== Excerpt to read ==
::::
Monday 3 March 2014

Work hard and get a car!

Following from my last post about what makes a motorist a moton I find that we have fertile ground in Top Gears recent 'cycle safety' film. 

I don't see any need to further rehash what has been so eloquently ridiculed elsewhere, nor do I wish to engage in more childish name-calling. The problem with Top Gear is that if you strip away the bluster, name calling is all you're left with, and no amount of reasonable points refuting claims therein carry as much weight as the wit and 'humour' with which they retort. I would suggest that Chris Boardman really ought to have realised that and simply refused to be part of this. You're a great guy Chris, but what did you expect to happen?
::::
== What you will do ==
(1) Reproduce a passage of the Top Gear post word for word, starting at the words "Monday 3 March" and stopping after "recent 'cycle safety' film.".
(2) Write what comes next in the Top Gear post, picking up after its final sentence.
The material after this point has no connection to the blog post about Top Gear's cycle safety film.

== Excerpted records ==
::::
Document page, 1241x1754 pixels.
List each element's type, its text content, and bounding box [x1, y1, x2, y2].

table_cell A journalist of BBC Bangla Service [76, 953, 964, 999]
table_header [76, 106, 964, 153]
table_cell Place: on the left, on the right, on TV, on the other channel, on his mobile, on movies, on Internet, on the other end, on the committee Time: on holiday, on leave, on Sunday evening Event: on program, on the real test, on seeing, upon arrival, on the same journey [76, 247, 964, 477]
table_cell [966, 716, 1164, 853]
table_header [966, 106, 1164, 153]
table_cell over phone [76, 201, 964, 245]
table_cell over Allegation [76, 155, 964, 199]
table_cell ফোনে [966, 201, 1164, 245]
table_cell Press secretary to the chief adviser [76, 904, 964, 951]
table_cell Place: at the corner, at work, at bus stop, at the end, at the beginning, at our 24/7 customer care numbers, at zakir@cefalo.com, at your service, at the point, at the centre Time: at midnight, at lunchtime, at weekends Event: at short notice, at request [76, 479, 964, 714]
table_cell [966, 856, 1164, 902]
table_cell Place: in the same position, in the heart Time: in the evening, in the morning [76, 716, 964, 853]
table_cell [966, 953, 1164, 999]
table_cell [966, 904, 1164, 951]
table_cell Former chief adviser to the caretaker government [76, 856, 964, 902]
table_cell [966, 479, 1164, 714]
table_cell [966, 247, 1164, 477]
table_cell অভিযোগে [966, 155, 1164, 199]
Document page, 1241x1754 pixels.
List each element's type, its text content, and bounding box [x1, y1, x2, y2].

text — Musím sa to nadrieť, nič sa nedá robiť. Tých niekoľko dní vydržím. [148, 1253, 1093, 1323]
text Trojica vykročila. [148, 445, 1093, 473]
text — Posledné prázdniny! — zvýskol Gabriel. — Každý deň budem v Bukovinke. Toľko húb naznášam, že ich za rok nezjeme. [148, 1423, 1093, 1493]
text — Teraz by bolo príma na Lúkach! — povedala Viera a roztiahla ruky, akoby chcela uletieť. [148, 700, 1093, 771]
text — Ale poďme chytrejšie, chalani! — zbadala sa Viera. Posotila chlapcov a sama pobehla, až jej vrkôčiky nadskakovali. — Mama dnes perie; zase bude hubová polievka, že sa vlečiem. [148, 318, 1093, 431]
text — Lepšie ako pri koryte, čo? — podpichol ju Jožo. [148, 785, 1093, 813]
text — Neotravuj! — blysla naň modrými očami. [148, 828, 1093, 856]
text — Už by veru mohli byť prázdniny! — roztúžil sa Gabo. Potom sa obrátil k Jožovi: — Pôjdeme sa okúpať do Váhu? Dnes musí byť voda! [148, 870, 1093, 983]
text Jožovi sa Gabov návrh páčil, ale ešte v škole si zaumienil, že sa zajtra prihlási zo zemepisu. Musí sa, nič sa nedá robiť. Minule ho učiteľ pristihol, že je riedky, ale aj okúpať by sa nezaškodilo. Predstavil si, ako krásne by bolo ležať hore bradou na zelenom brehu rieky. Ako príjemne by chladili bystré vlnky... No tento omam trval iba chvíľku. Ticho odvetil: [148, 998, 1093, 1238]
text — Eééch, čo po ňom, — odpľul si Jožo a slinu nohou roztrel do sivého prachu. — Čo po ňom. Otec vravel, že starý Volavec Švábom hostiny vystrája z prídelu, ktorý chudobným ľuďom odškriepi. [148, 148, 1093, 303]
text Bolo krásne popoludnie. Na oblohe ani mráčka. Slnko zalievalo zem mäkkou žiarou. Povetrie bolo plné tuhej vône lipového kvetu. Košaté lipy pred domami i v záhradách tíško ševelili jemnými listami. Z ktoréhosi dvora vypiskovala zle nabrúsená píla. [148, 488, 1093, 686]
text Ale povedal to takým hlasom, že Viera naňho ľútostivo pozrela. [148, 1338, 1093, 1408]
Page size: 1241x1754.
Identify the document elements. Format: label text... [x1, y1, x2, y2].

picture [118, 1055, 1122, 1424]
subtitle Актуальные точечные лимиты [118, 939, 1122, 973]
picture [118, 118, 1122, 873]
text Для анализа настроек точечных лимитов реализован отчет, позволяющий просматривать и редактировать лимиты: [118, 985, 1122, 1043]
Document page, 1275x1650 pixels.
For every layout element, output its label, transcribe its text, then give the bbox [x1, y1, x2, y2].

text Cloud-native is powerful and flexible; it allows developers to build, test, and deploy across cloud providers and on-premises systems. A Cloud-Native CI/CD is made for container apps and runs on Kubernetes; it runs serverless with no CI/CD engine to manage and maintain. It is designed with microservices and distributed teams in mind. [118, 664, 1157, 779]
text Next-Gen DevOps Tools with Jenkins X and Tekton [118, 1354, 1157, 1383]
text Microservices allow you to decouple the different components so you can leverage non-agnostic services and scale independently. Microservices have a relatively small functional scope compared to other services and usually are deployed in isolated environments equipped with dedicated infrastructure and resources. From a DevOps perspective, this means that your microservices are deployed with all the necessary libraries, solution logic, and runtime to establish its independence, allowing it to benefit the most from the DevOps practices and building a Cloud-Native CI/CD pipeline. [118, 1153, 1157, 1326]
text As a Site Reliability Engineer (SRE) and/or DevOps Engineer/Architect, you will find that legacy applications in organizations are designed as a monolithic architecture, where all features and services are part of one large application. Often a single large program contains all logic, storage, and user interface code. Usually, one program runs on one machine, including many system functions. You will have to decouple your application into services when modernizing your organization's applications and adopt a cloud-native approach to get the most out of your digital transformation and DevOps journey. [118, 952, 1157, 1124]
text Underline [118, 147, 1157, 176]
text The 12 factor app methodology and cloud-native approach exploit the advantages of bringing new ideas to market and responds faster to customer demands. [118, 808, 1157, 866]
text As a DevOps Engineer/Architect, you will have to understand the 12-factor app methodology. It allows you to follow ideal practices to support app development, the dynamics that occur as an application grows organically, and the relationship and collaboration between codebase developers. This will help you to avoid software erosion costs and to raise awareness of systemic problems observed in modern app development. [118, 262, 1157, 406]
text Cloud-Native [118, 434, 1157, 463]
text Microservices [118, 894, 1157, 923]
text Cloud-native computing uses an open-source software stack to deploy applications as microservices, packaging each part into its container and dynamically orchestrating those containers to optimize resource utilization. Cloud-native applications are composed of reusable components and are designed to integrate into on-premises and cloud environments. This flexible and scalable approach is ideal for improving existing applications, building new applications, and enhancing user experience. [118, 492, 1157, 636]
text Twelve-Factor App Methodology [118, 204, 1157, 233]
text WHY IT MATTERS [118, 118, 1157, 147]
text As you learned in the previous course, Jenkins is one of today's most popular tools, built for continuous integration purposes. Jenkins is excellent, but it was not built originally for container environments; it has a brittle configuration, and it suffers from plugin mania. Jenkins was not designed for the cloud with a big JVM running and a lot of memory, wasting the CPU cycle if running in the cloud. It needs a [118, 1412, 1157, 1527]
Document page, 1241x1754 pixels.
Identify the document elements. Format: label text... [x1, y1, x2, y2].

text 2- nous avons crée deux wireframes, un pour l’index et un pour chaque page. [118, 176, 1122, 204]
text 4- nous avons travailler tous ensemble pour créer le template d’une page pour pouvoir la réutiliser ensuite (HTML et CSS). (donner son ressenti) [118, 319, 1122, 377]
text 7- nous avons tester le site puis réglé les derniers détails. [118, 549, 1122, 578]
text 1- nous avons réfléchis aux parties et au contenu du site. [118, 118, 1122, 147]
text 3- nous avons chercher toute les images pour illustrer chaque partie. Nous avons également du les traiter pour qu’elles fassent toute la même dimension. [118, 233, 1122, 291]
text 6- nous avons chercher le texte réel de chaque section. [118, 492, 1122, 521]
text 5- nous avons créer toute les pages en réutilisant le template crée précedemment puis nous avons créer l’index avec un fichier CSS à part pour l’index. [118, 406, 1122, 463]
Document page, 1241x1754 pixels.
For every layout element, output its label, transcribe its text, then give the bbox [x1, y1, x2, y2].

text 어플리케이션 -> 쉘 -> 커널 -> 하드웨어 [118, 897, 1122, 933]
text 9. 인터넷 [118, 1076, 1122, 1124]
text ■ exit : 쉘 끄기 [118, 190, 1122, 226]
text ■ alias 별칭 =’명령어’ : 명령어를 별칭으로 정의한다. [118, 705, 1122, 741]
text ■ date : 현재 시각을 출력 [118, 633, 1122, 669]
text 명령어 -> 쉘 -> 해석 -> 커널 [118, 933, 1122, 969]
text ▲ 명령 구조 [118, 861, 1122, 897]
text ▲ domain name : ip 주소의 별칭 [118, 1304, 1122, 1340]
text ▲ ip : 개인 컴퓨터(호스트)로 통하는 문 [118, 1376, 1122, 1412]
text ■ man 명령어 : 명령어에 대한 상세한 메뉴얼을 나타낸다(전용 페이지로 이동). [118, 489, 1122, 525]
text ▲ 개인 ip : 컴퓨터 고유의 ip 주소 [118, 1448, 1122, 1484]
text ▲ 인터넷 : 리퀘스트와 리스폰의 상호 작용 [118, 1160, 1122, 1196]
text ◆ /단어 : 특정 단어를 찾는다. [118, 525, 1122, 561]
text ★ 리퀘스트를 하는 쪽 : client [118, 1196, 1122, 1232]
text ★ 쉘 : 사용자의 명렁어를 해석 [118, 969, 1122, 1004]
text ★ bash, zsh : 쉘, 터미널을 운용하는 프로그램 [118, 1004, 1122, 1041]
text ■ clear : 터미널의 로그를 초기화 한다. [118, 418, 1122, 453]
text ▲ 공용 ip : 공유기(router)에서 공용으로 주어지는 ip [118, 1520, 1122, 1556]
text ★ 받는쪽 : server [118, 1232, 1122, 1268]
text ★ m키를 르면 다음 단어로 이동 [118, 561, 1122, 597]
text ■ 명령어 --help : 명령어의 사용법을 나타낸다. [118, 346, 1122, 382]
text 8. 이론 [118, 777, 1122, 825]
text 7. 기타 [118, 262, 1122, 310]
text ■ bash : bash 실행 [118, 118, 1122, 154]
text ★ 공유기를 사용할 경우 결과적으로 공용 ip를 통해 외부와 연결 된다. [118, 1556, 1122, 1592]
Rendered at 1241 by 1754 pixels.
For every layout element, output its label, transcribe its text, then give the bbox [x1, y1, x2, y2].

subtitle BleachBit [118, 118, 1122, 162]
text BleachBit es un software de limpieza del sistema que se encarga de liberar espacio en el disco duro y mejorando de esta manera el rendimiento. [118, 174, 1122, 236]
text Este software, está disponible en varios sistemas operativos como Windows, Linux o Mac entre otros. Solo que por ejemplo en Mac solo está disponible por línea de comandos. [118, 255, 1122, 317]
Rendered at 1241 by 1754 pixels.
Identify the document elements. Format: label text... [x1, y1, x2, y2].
::::
== Responses per task ==
(1)
Monday 3 March 2014

Work hard and get a car!

Following from my last post about what makes a motorist a moton I find that we have fertile ground in Top Gears recent 'cycle safety' film.

(2)
I could take some time looking at the kind of claims that we see on Top Gear and link them to Motonism as alluded to in my last post, but I should think its fairly obvious - by ignoring facts and cynically sticking with bullying humour in defence of a well planned, well thought out car-libertarian stance Clarkson, May and Hammond have become the poster-boys for the Moton movement. An old motorist friend of mine who spends more of his time asserting his heterosexuality than one might think necessary has told me that if he absolutely had to have sex with a man it would be Hammond. Yes, he's even thought about it - this program takes Motonism past dogma and in to fetish - and they've frequently reinforced the forbidden 'fetish' aspect through their own far too frequent, disgusting rampant homophobia

Clarkson manages to epitomise the most irrational part of this anti-anyone-who-isn't-a-moton rage with 'work hard and get a car' quotes such as we've seen recently (and further back - he isn't good at originality). In that one statement he manages to say that because we're cyclists we're poor, we're poor because we don't work hard. This isn't a joke - its an arrogant, sneering insult that intentionally mis-states both why we cycle, who cycles, and makes light of the reality of the real poverty that many thousands of people in the UK have to face since the financial meltdown (where private debt of better off people was nationalised, such that now the poorer are made to pay through lower wages and squeezed benefits). This isn't just a motorist not getting why we cycle - its a politically motivated, thought out reinforcement of multiple stereotypes designed to denigrate anyone who isn't part of Clarksons gang.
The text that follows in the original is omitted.